Des décisions de justice qui font date

Les montants accordés à la suite du jugement du tribunal administratif de Marseille paraissent toutefois dérisoires : 3 023 euros au titre de la rétroactivité et 60,91 euros par mois au titre du versement mensuel pour Françoise Amar, qui travaille à temps plein et cumule 22 ans d’ancienneté. Hélène Mardikian indique avoir reçu 1 900 euros au titre de la rétroactivité, citant un temps de travail moindre que celui de sa collègue (80% puis 60%). Et seuls les IBODE ayant fait la démarche ont d’ailleurs été concernés par cette décision. "Dans notre établissement, seuls les IBODE qui ont participé à la procédure bénéficient du versement de la NBI et de la rétroactivité", prévient l’infirmière. Sollicité, le CHICAS, qui a fait appel, n’a pas souhaité s’exprimer sur le sujet.

Les décisions des tribunaux de Marseille et de Lille ont néanmoins fait boule de neige. Les IBODE qui lancent ce type de procédure sont ainsi de plus en plus nombreux. Plus d’un millier de dossiers seraient en cours d’instruction au sein du cabinet Cassius Avocats, mobilisé par le CIB. Et depuis, Olivier Véran, le ministre de la Santé, a annoncé en janvier que la NBI serait bien versée à l’ensemble de la profession à compter d’avril 2022. Mais sans la rétroactivité, précise le porte-parole du CIB, qui encourage les IBODE à se mobiliser pour en faire la demande auprès des établissements. Car les jugements des deux tribunaux créent un précédent qui peut faciliter les négociations et éviter ainsi un passage devant la justice. Plusieurs établissements (CHIVA de Foix, CH de Sélestat, GHT Nord-Ouest Vexin Val d’Oise) ont en effet choisi d’attribuer NBI et rétroactivité à leurs IBODE à la suite d’une conciliation.  

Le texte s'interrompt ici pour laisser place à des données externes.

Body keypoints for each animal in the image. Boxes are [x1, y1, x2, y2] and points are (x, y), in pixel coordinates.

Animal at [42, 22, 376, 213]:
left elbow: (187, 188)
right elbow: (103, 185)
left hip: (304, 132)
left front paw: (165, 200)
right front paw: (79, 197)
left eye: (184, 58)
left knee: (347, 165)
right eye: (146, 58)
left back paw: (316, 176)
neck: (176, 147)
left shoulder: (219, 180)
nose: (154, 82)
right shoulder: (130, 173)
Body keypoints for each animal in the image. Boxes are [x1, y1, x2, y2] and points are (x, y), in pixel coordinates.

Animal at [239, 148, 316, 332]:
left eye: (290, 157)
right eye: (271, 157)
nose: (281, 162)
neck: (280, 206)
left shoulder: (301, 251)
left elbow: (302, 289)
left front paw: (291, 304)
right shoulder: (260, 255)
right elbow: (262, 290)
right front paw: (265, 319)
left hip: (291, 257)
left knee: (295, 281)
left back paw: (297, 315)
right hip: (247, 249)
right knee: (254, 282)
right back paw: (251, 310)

Le CIB, lui, ne compte pas s’arrêter en si bon chemin. Après la généralisation de l’attribution de la NBI à tous les IBODE de France, il entend réclamer sa revalorisation à 50 points, contre 13 points actuellement.

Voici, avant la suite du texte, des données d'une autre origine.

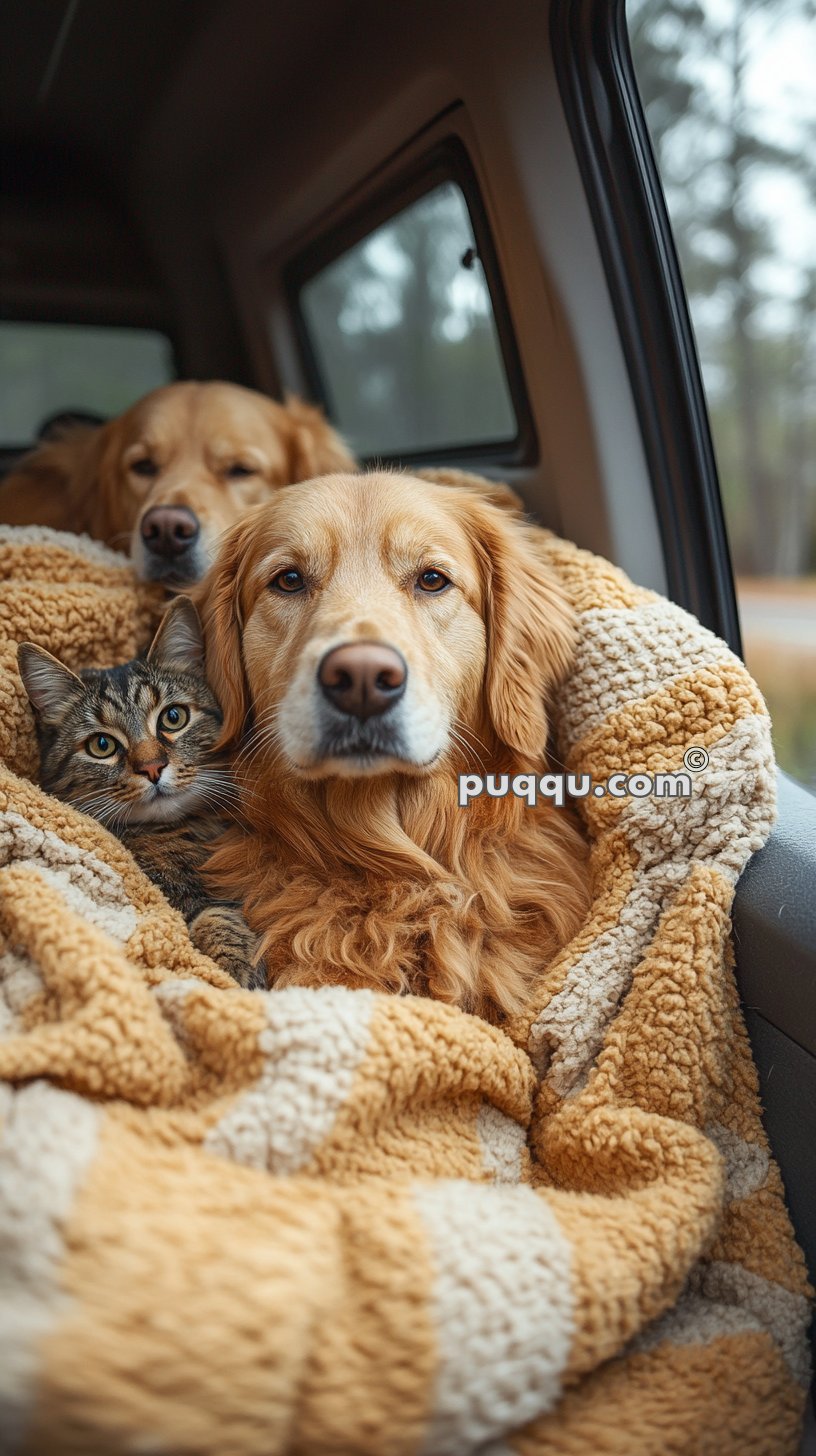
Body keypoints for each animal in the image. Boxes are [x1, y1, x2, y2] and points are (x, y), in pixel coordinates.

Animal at [17, 594, 265, 990]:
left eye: (173, 718)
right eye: (102, 745)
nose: (152, 767)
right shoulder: (178, 898)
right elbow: (212, 914)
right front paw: (240, 966)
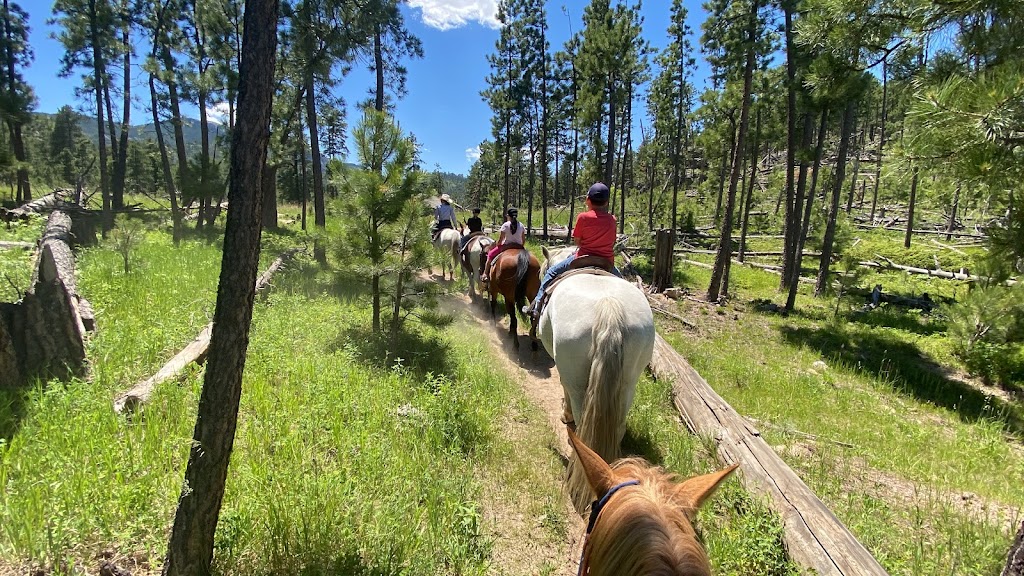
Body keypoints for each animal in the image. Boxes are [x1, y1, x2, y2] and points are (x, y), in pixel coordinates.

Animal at [536, 243, 655, 508]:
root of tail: (609, 305)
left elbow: (563, 386)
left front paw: (565, 413)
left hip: (579, 380)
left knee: (581, 420)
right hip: (628, 383)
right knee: (619, 424)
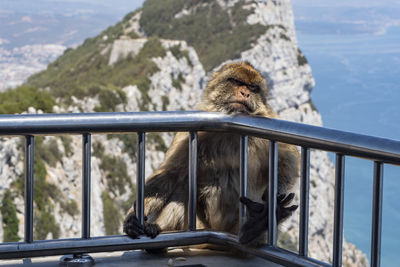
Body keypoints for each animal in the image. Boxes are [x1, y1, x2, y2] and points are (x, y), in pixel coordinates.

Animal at [123, 61, 298, 246]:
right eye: (236, 81)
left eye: (253, 87)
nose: (246, 93)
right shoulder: (187, 135)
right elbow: (170, 173)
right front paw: (133, 217)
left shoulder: (268, 121)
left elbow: (288, 158)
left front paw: (273, 198)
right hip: (199, 222)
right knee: (183, 185)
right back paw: (156, 228)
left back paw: (256, 226)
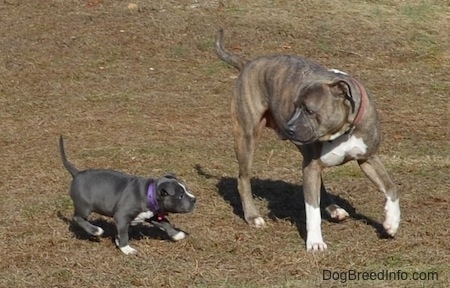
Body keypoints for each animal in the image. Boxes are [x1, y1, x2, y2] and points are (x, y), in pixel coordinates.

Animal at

1. Complément de rémunération accordée à certains emplois de la fonction publique comportant une responsabilité ou une technicité particulière et qui consiste en l’attribution de points d’indice majoré supplémentaires.

2. Recours administratif que peuvent exercer les administrés contre une décision prise par une autorité administrative.